* [Brief] Print every entry word for word, but omit the pictures.

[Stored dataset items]
____________
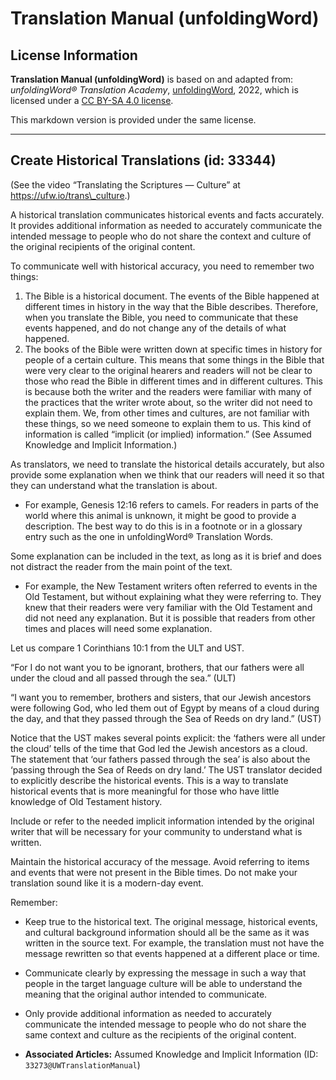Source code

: # Translation Manual (unfoldingWord)

## License Information

**Translation Manual (unfoldingWord)** is based on and adapted from: _unfoldingWord® Translation Academy_, [unfoldingWord](https://unfoldingword.org/utw), 2022, which is licensed under a [CC BY-SA 4.0 license](https://creativecommons.org/licenses/by-sa/4.0/legalcode.en).

This markdown version is provided under the same license.



--------------------------------

## Create Historical Translations (id: 33344)

(See the video “Translating the Scriptures — Culture” at https://ufw.io/trans\_culture.)

A historical translation communicates historical events and facts accurately. It provides additional information as needed to accurately communicate the intended message to people who do not share the context and culture of the original recipients of the original content.

To communicate well with historical accuracy, you need to remember two things:

1. The Bible is a historical document. The events of the Bible happened at different times in history in the way that the Bible describes. Therefore, when you translate the Bible, you need to communicate that these events happened, and do not change any of the details of what happened.
2. The books of the Bible were written down at specific times in history for people of a certain culture. This means that some things in the Bible that were very clear to the original hearers and readers will not be clear to those who read the Bible in different times and in different cultures. This is because both the writer and the readers were familiar with many of the practices that the writer wrote about, so the writer did not need to explain them. We, from other times and cultures, are not familiar with these things, so we need someone to explain them to us. This kind of information is called “implicit (or implied) information.” (See Assumed Knowledge and Implicit Information.)

As translators, we need to translate the historical details accurately, but also provide some explanation when we think that our readers will need it so that they can understand what the translation is about.

* For example, Genesis 12:16 refers to camels. For readers in parts of the world where this animal is unknown, it might be good to provide a description. The best way to do this is in a footnote or in a glossary entry such as the one in unfoldingWord® Translation Words.

Some explanation can be included in the text, as long as it is brief and does not distract the reader from the main point of the text.

* For example, the New Testament writers often referred to events in the Old Testament, but without explaining what they were referring to. They knew that their readers were very familiar with the Old Testament and did not need any explanation. But it is possible that readers from other times and places will need some explanation.

Let us compare 1 Corinthians 10:1 from the ULT and UST.

“For I do not want you to be ignorant, brothers, that our fathers were all under the cloud and all passed through the sea.” (ULT)

“I want you to remember, brothers and sisters, that our Jewish ancestors were following God, who led them out of Egypt by means of a cloud during the day, and that they passed through the Sea of Reeds on dry land.” (UST)

Notice that the UST makes several points explicit: the ‘fathers were all under the cloud’ tells of the time that God led the Jewish ancestors as a cloud. The statement that ‘our fathers passed through the sea’ is also about the ‘passing through the Sea of Reeds on dry land.’ The UST translator decided to explicitly describe the historical events. This is a way to translate historical events that is more meaningful for those who have little knowledge of Old Testament history.

Include or refer to the needed implicit information intended by the original writer that will be necessary for your community to understand what is written.

Maintain the historical accuracy of the message. Avoid referring to items and events that were not present in the Bible times. Do not make your translation sound like it is a modern\-day event.

Remember:

* Keep true to the historical text. The original message, historical events, and cultural background information should all be the same as it was written in the source text. For example, the translation must not have the message rewritten so that events happened at a different place or time.
* Communicate clearly by expressing the message in such a way that people in the target language culture will be able to understand the meaning that the original author intended to communicate.
* Only provide additional information as needed to accurately communicate the intended message to people who do not share the same context and culture as the recipients of the original content.

* **Associated Articles:** Assumed Knowledge and Implicit Information (ID: `33273@UWTranslationManual`)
____________
* [Exercise result]
Source code

: # Translation Manual (unfoldingWord)

## License Information

**Translation Manual (unfoldingWord)** is based on and adapted from: _unfoldingWord® Translation Academy_, [unfoldingWord](https://unfoldingword.org/utw), 2022, which is licensed under a [CC BY-SA 4.0 license](https://creativecommons.org/licenses/by-sa/4.0/legalcode.en).

This markdown version is provided under the same license.



--------------------------------

## Create Historical Translations (id: 33344)

(See the video “Translating the Scriptures — Culture” at https://ufw.io/trans\_culture.)

A historical translation communicates historical events and facts accurately. It provides additional information as needed to accurately communicate the intended message to people who do not share the context and culture of the original recipients of the original content.

To communicate well with historical accuracy, you need to remember two things:

1. The Bible is a historical document. The events of the Bible happened at different times in history in the way that the Bible describes. Therefore, when you translate the Bible, you need to communicate that these events happened, and do not change any of the details of what happened.
2. The books of the Bible were written down at specific times in history for people of a certain culture. This means that some things in the Bible that were very clear to the original hearers and readers will not be clear to those who read the Bible in different times and in different cultures. This is because both the writer and the readers were familiar with many of the practices that the writer wrote about, so the writer did not need to explain them. We, from other times and cultures, are not familiar with these things, so we need someone to explain them to us. This kind of information is called “implicit (or implied) information.” (See Assumed Knowledge and Implicit Information.)

As translators, we need to translate the historical details accurately, but also provide some explanation when we think that our readers will need it so that they can understand what the translation is about.

* For example, Genesis 12:16 refers to camels. For readers in parts of the world where this animal is unknown, it might be good to provide a description. The best way to do this is in a footnote or in a glossary entry such as the one in unfoldingWord® Translation Words.

Some explanation can be included in the text, as long as it is brief and does not distract the reader from the main point of the text.

* For example, the New Testament writers often referred to events in the Old Testament, but without explaining what they were referring to. They knew that their readers were very familiar with the Old Testament and did not need any explanation. But it is possible that readers from other times and places will need some explanation.

Let us compare 1 Corinthians 10:1 from the ULT and UST.

“For I do not want you to be ignorant, brothers, that our fathers were all under the cloud and all passed through the sea.” (ULT)

“I want you to remember, brothers and sisters, that our Jewish ancestors were following God, who led them out of Egypt by means of a cloud during the day, and that they passed through the Sea of Reeds on dry land.” (UST)

Notice that the UST makes several points explicit: the ‘fathers were all under the cloud’ tells of the time that God led the Jewish ancestors as a cloud. The statement that ‘our fathers passed through the sea’ is also about the ‘passing through the Sea of Reeds on dry land.’ The UST translator decided to explicitly describe the historical events. This is a way to translate historical events that is more meaningful for those who have little knowledge of Old Testament history.

Include or refer to the needed implicit information intended by the original writer that will be necessary for your community to understand what is written.

Maintain the historical accuracy of the message. Avoid referring to items and events that were not present in the Bible times. Do not make your translation sound like it is a modern\-day event.

Remember:

* Keep true to the historical text. The original message, historical events, and cultural background information should all be the same as it was written in the source text. For example, the translation must not have the message rewritten so that events happened at a different place or time.
* Communicate clearly by expressing the message in such a way that people in the target language culture will be able to understand the meaning that the original author intended to communicate.
* Only provide additional information as needed to accurately communicate the intended message to people who do not share the same context and culture as the recipients of the original content.

* **Associated Articles:** Assumed Knowledge and Implicit Information (ID: `33273@UWTranslationManual`)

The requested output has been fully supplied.